Rotator Cuff Tear Clinical Trial
Official title:
Randomized Controlled Trial Comparing Abduction Shoulder Brace Versus Antirotation Sling for Postoperative Immobilization Following Reverse Total Shoulder Arthroplasty and Rotator Cuff Repair
To compare the functional and anatomical outcomes, and patient satisfaction and compliance between two different postoperative immobilization methods - abduction shoulder brace versus simple arm sling - following 2 common shoulder surgical procedures - rotator cuff repair (RCR) and reverse total shoulder arthroplasty (RTSA) through a prospective randomized clinical trial.

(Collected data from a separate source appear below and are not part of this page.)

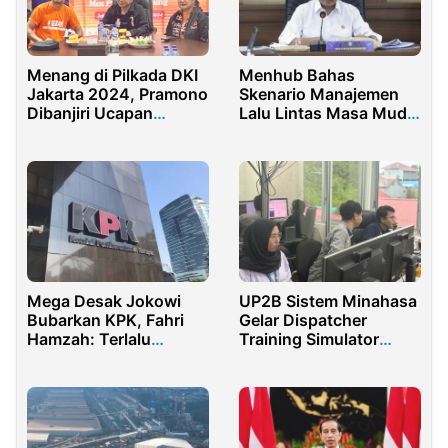
Menang di Pilkada DKI
Menhub Bahas
Jakarta 2024, Pramono
Skenario Manajemen
Dibanjiri Ucapan
Lalu Lintas Masa Mudik
Selamat
2022 Bersama
Korlantas Polri
Mega Desak Jokowi
UP2B Sistem Minahasa
Bubarkan KPK, Fahri
Gelar Dispatcher
Hamzah: Terlalu
Training Simulator
Banyak Manfaatnya
untuk Tingkatkan
Kompetensi Operator
Sistem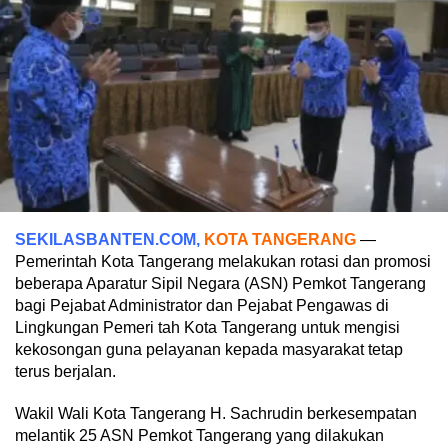
SEKILASBANTEN.COM,
KOTA TANGERANG
—
Pemerintah Kota Tangerang melakukan rotasi dan promosi
beberapa Aparatur Sipil Negara (ASN) Pemkot Tangerang
bagi Pejabat Administrator dan Pejabat Pengawas di
Lingkungan Pemeri tah Kota Tangerang untuk mengisi
kekosongan guna pelayanan kepada masyarakat tetap
terus berjalan.
Wakil Wali Kota Tangerang H. Sachrudin berkesempatan
melantik 25 ASN Pemkot Tangerang yang dilakukan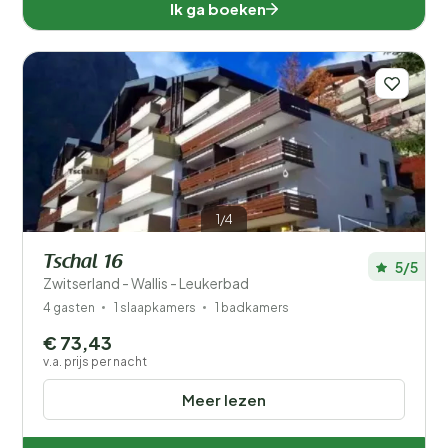
Ik ga boeken
1/4
Tschal 16
5/5
Zwitserland - Wallis - Leukerbad
4 gasten
1 slaapkamers
1 badkamers
€ 73,43
v.a. prijs per nacht
Meer lezen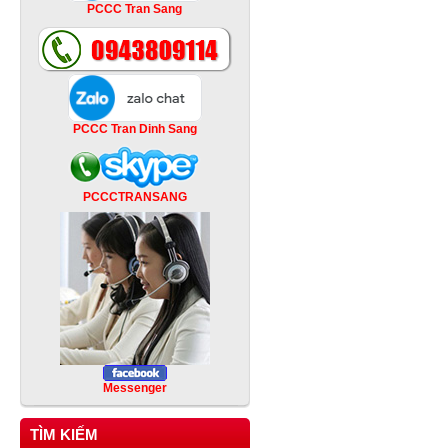
PCCC Tran Sang
PCCC Tran Dinh Sang
PCCCTRANSANG
Messenger
TÌM KIẾM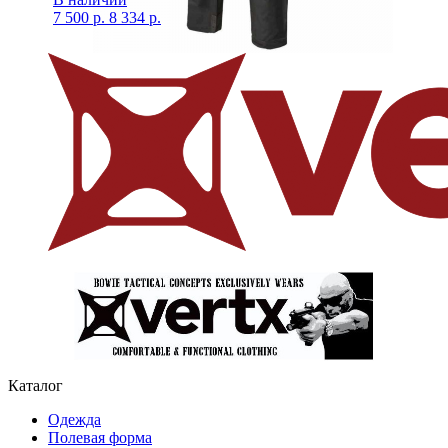
7 500 р.
8 334 р.
Каталог
Одежда
Полевая форма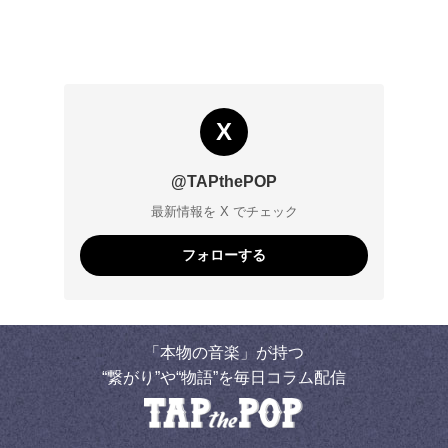
X
@TAPthePOP
最新情報を X でチェック
フォローする
「本物の音楽」が持つ
“繋がり”や“物語”を毎日コラム配信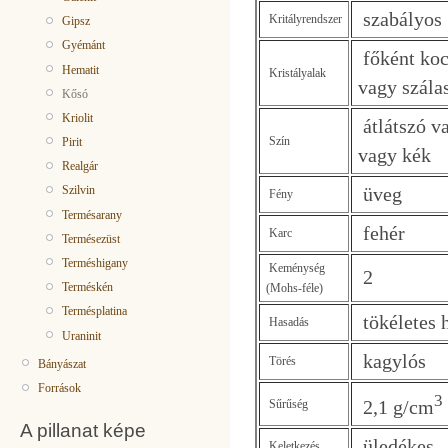
szabályos
Kritályrendszer
Gipsz
Gyémánt
főként koc
Hematit
Kristályalak
vagy szálas
Kősó
Kriolit
átlátszó va
Szín
Pirit
vagy kék
Realgár
üveg
Szilvin
Fény
Termésarany
fehér
Karc
Termésezüst
Terméshigany
Keménység
2
Terméskén
(Mohs-féle)
Termésplatina
tökéletes 
Hasadás
Uraninit
kagylós
Törés
Bányászat
Források
3
2,1 g/cm
Sűrűség
A pillanat képe
üledékes
Keletkezés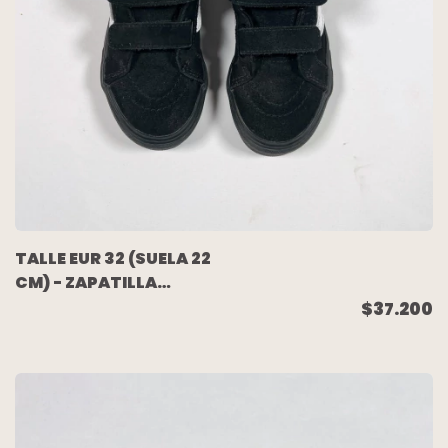
TALLE EUR 32 (SUELA 22
CM) - ZAPATILLA
BOTITA NEGRA - VANS
$37.200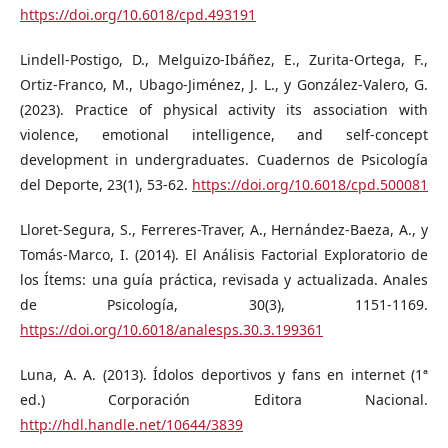
https://doi.org/10.6018/cpd.493191
Lindell-Postigo, D., Melguizo-Ibáñez, E., Zurita-Ortega, F.,
Ortiz-Franco, M., Ubago-Jiménez, J. L., y González-Valero, G.
(2023). Practice of physical activity its association with
violence, emotional intelligence, and self-concept
development in undergraduates. Cuadernos de Psicología
del Deporte, 23(1), 53-62.
https://doi.org/10.6018/cpd.500081
Lloret-Segura, S., Ferreres-Traver, A., Hernández-Baeza, A., y
Tomás-Marco, I. (2014). El Análisis Factorial Exploratorio de
los Ítems: una guía práctica, revisada y actualizada. Anales
de Psicología, 30(3), 1151-1169.
https://doi.org/10.6018/analesps.30.3.199361
Luna, A. A. (2013). Ídolos deportivos y fans en internet (1ª
ed.) Corporación Editora Nacional.
http://hdl.handle.net/10644/3839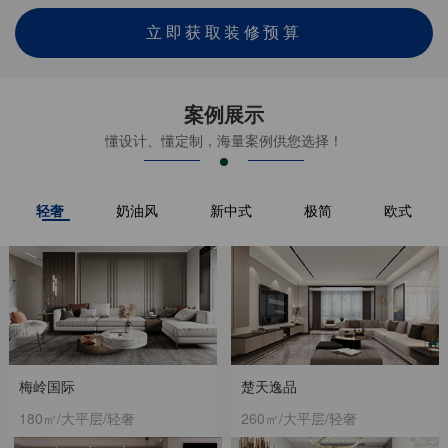
立即获取装修预算
案例展示
懂设计、懂定制，海量案例供您选择！
轻奢
奶油风
新中式
极简
欧式
梅岭国际
楚天逸品
180㎡/大平层/轻奢
260㎡/大平层/轻奢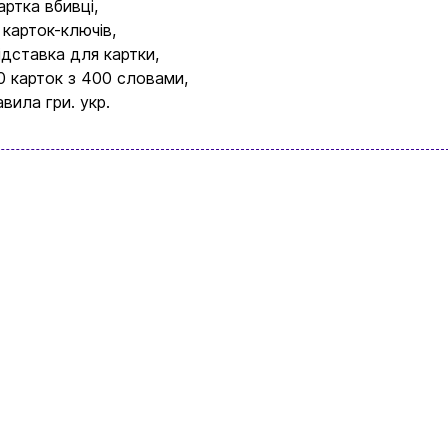
артка вбивці,
 карток-ключів,
підставка для картки,
0 карток з 400 словами,
авила гри. укр.
Вхід
Реєстрація
Бренди
Доставка та оплата
Новини та статті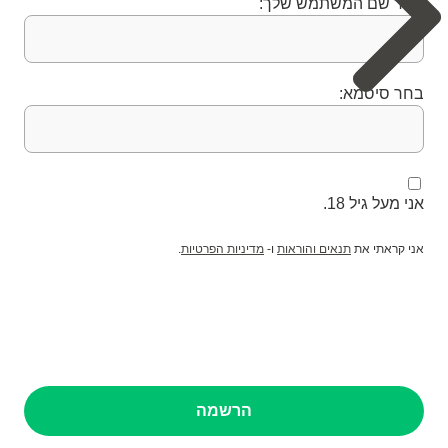
בחר שם המשתמש שלך:
בחר סיסמא:
אני מעל גיל 18.
.
מדיניות הפרטיות
ו-
תנאים והוראות
אני קראתי את
הרשמה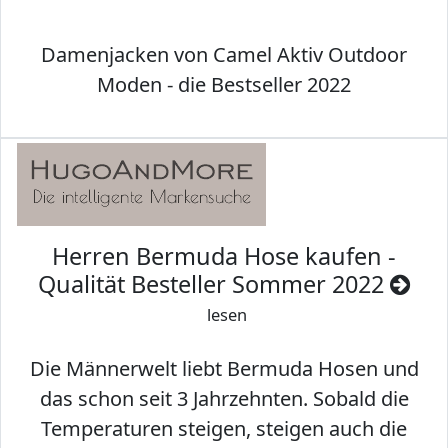
Damenjacken von Camel Aktiv Outdoor
Moden - die Bestseller 2022
Herren Bermuda Hose kaufen -
Qualität Besteller Sommer 2022
lesen
Die Männerwelt liebt Bermuda Hosen und
das schon seit 3 Jahrzehnten. Sobald die
Temperaturen steigen, steigen auch die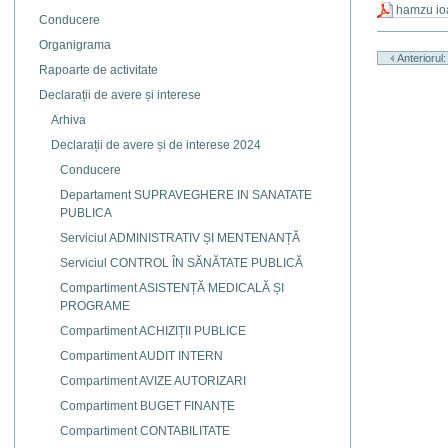
hamzu io
Conducere
Actiuni
Organigrama
document
Anteriorul
Rapoarte de activitate
Declarații de avere și interese
Arhiva
Declarații de avere și de interese 2024
Conducere
Departament SUPRAVEGHERE IN SANATATE
PUBLICA
Serviciul ADMINISTRATIV ȘI MENTENANȚĂ
Serviciul CONTROL ÎN SĂNĂTATE PUBLICĂ
Compartiment ASISTENȚĂ MEDICALĂ ȘI
PROGRAME
Compartiment ACHIZIȚII PUBLICE
Compartiment AUDIT INTERN
Compartiment AVIZE AUTORIZARI
Compartiment BUGET FINANȚE
Compartiment CONTABILITATE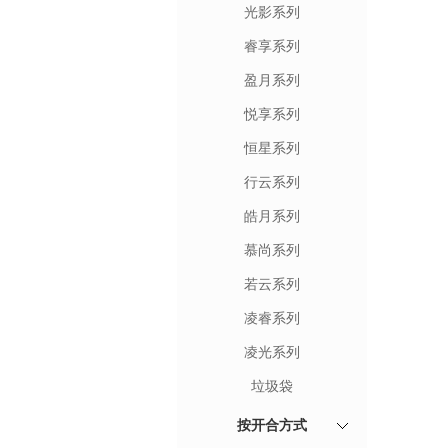
光影系列
睿享系列
盈月系列
悦享系列
恒星系列
行云系列
皓月系列
慕尚系列
若云系列
凌睿系列
凌光系列
垃圾袋
按开合方式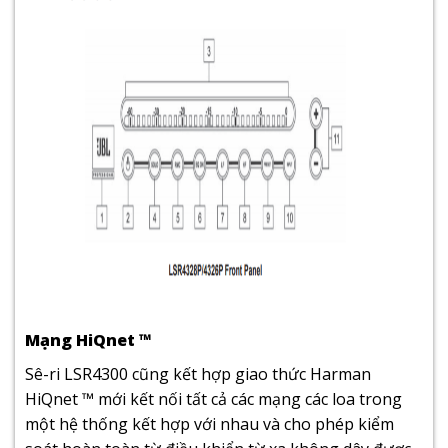
Mạng HiQnet ™
Sê-ri LSR4300 cũng kết hợp giao thức Harman
HiQnet ™ mới kết nối tất cả các mạng các loa trong
một hệ thống kết hợp với nhau và cho phép kiểm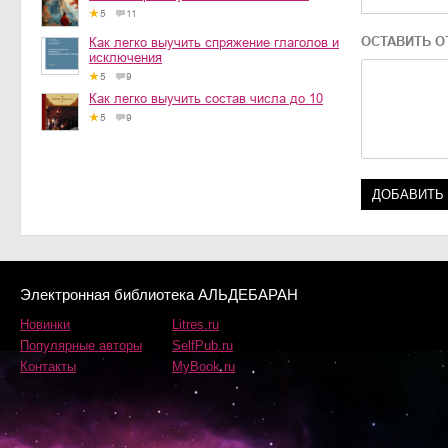
5
11
ОСТАВИТЬ О
Как легко выучить спряжение глаголов и
исключения
5
9
Как легко выучить состав числа до 10
5
9
Электронная библиотека АЛЬДЕБАРАН
Новинки
Litres.ru
Популярные авторы
SelfPub.ru
Контакты
MyBook.ru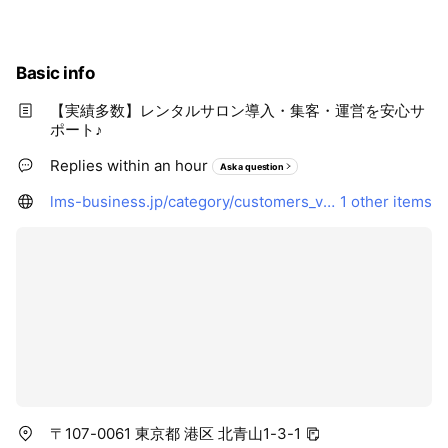
※2026年4月末までご契約の店舗様限定。
Basic info
【実績多数】レンタルサロン導入・集客・運営を安心サ
ポート♪
Replies within an hour
Ask a question
lms-business.jp/category/customers_voice/
1 other items
〒107-0061 東京都 港区 北青山1-3-1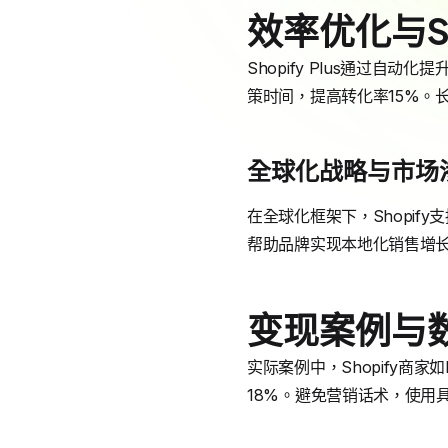
效率优化与Sho
Shopify Plus通过
策时间，提高转化率15%。长尾
全球化战略与市场
在全球化框架下，Shopify
帮助品牌实现本地化销售增长
变现案例与
实际案例中，Shopify商家
18%。避免营销话术，使用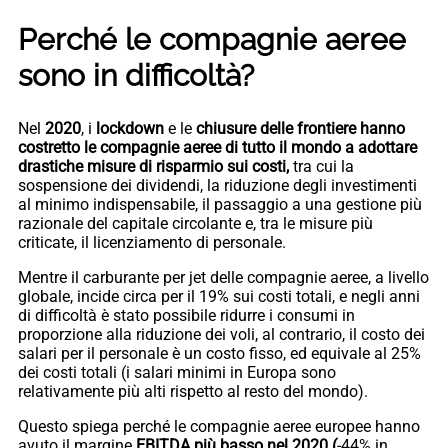
Perché le compagnie aeree
sono in difficoltà?
Nel
2020
, i
lockdown
e le
chiusure delle frontiere hanno
costretto le compagnie aeree di tutto il mondo a adottare
drastiche misure di risparmio sui costi,
tra cui la
sospensione dei dividendi, la riduzione degli investimenti
al minimo indispensabile, il passaggio a una gestione più
razionale del capitale circolante e, tra le misure più
criticate, il licenziamento di personale.
Mentre il carburante per jet delle compagnie aeree, a livello
globale, incide circa per il 19% sui costi totali, e negli anni
di difficoltà è stato possibile ridurre i consumi in
proporzione alla riduzione dei voli, al contrario, il costo dei
salari per il personale è un costo fisso, ed equivale al 25%
dei costi totali (i salari minimi in Europa sono
relativamente più alti rispetto al resto del mondo).
Questo spiega perché le compagnie aeree europee hanno
avuto il margine
EBITDA più basso nel 2020 (
-44% in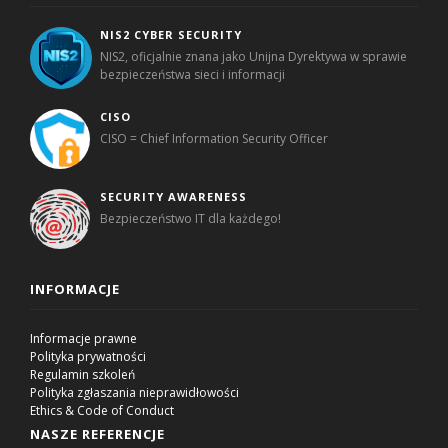
NIS2 CYBER SECURITY
NIS2, oficjalnie znana jako Unijna Dyrektywa w sprawie
bezpieczeństwa sieci i informacji
CISO
CISO = Chief Information Security Officer
SECURITY AWARENESS
Bezpieczeństwo IT dla każdego!
INFORMACJE
Informacje prawne
Polityka prywatności
Regulamin szkoleń
Polityka zgłaszania nieprawidłowości
Ethics & Code of Conduct
NASZE REFERENCJE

Scientific Background and Gaps Rotator cuff repair and reverse total shoulder arthroplasty
are common procedures that aim to provide patients with less pain, better shoulder function,
and overall improved quality of life. The number of these procedures performed annually has
increased dramatically, and improved outcomes have been demonstrated for each intervention.
Part of the success of these operations is dependent on postoperative rehabilitation and
patient compliance. Shoulder immobilization versus early range of motion following each
procedure has conflicting data, and recent studies have shown that the method of shoulder
immobilization may not influence clinical outcomes. Previous studies, both clinical and
biomechanical, have demonstrated that arm position following RCR impacts tension and stress
placed on the repair, but few have shown whether this translates to improved patient
outcomes. Some surgeons prefer simple arm slings for the above-named procedures, while others
opt for the abduction brace. Multiple studies have shown the optimal shoulder position that
places the least amount of tension on the RCR, or soft tissue envelope following RTSA,
however there is no consensus as to the optimal postoperative immobilization technique that
significantly affects patient outcomes. An antirotation sling is significantly cheaper than
an abduction shoulder brace, and our anecdotal experience is that patients experience more
difficulties with an abduction shoulder brace than an antirotation sling. Our study aims to
determine whether patient outcomes are significantly affected by immobilization with an
abduction brace or simple arm sling. Our hypothesis is that antirotation slings are no better
or worse than shoulder abduction braces in regards to shoulder range of motion, satisfaction
and compliance with the immobilization method, and pain.
Study Rationale There is a lack of evidence regarding abduction braces versus simple arm
slings for postoperative immobilization following rotator cuff repair and reverse total
shoulder arthroplasty. A better understanding of outcomes between each device will allow for
more options available to the patient and surgeon, as well as a potential for decreased cost
to the patient as there is a substantial difference in cost between the two devices.